For the past few years, WEEMA has been working closely with communities – Mudula, Keleta and Ferzano – and the Woreda Education Office to close this education gap. With additional facilities, equipment, and supplies – as well as food to feed the children – we have enabled thousands of young children to advance through Kindergarten 1, 2, and 3, thus giving them a better chance to thrive at primary school.
    
Last month, at three ceremonies, we saw 268 children graduate from KG1, 283 from KG2 and 273 from KG3. This year’s events were especially gratifying because the local government is now taking over the three kindergartens built by WEEMA and will deploy the required number of teachers and principals as well.

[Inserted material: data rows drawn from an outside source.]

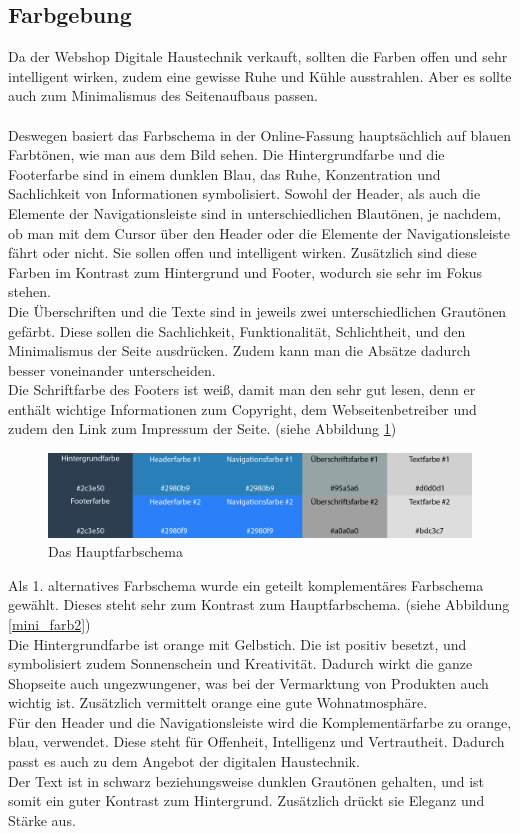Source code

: 	\subsection{Farbgebung}
Da der Webshop Digitale Haustechnik verkauft, sollten die Farben offen und sehr intelligent wirken, zudem eine gewisse Ruhe und Kühle ausstrahlen. Aber es sollte auch zum Minimalismus des Seitenaufbaus passen.
\\
\\
Deswegen basiert das Farbschema in der Online-Fassung hauptsächlich auf blauen Farbtönen, wie man aus dem Bild sehen. Die Hintergrundfarbe und die Footerfarbe sind in einem dunklen Blau, das Ruhe, Konzentration und Sachlichkeit von Informationen symbolisiert. 
Sowohl der Header, als auch die Elemente der Navigationsleiste sind in unterschiedlichen Blautönen, je nachdem, ob man mit dem Cursor über den Header oder die Elemente der Navigationsleiste fährt oder nicht. Sie sollen offen und intelligent wirken. Zusätzlich sind diese Farben im Kontrast zum Hintergrund und Footer, wodurch sie sehr im Fokus stehen.
\\
Die Überschriften und die Texte sind in jeweils zwei unterschiedlichen Grautönen gefärbt. Diese sollen die Sachlichkeit, Funktionalität, Schlichtheit, und den Minimalismus der Seite ausdrücken. Zudem kann man die Absätze dadurch besser voneinander unterscheiden.
\\
Die Schriftfarbe des Footers ist weiß, damit man den sehr gut lesen, denn er enthält wichtige Informationen zum Copyright, dem Webseitenbetreiber und zudem den Link zum Impressum der Seite. (siehe Abbildung \ref{mini_farb1})
\begin{figure} [hp]
\includegraphics[width=\textwidth]{./img/mini_farb1.png}
\caption{Das Hauptfarbschema}
\label{mini_farb1}
\end{figure}

Als 1. alternatives Farbschema wurde ein geteilt komplementäres Farbschema gewählt. Dieses steht sehr zum Kontrast zum Hauptfarbschema. (siehe Abbildung \ref{mini_farb2}) 
\\
Die Hintergrundfarbe ist orange mit Gelbstich. Die ist positiv besetzt, und symbolisiert zudem Sonnenschein und Kreativität. Dadurch wirkt die ganze Shopseite auch ungezwungener, was bei der Vermarktung von Produkten auch wichtig ist. Zusätzlich vermittelt orange eine gute Wohnatmosphäre.
\\
Für den Header und die Navigationsleiste wird die Komplementärfarbe zu orange, blau, verwendet. Diese steht für Offenheit, Intelligenz und Vertrautheit. Dadurch passt es auch zu dem Angebot der digitalen Haustechnik. 
\\
Der Text ist in schwarz beziehungsweise dunklen Grautönen gehalten, und ist somit ein guter Kontrast zum Hintergrund. Zusätzlich drückt sie Eleganz und Stärke aus.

An important moment, in other words, in WEEMA and the Ethiopian government’s shared goal of ensuring early education for all Ethiopians. A local government representative, Mr. Woldemichael, underscored this point in his remarks.
 
The government has made enormous gains on this issue – the national enrollment rate for children 4-6 is over 33 percent, up from 4 percent a decade ago – but nonprofit groups like WEEMA will continue to have a key role in accelerating progress, especially in underserved rural regions like the Tembaro Woreda.
    
WEEMA’s commitment to equitable and quality education continues with the network of libraries, inclusive education, and menstrual health education.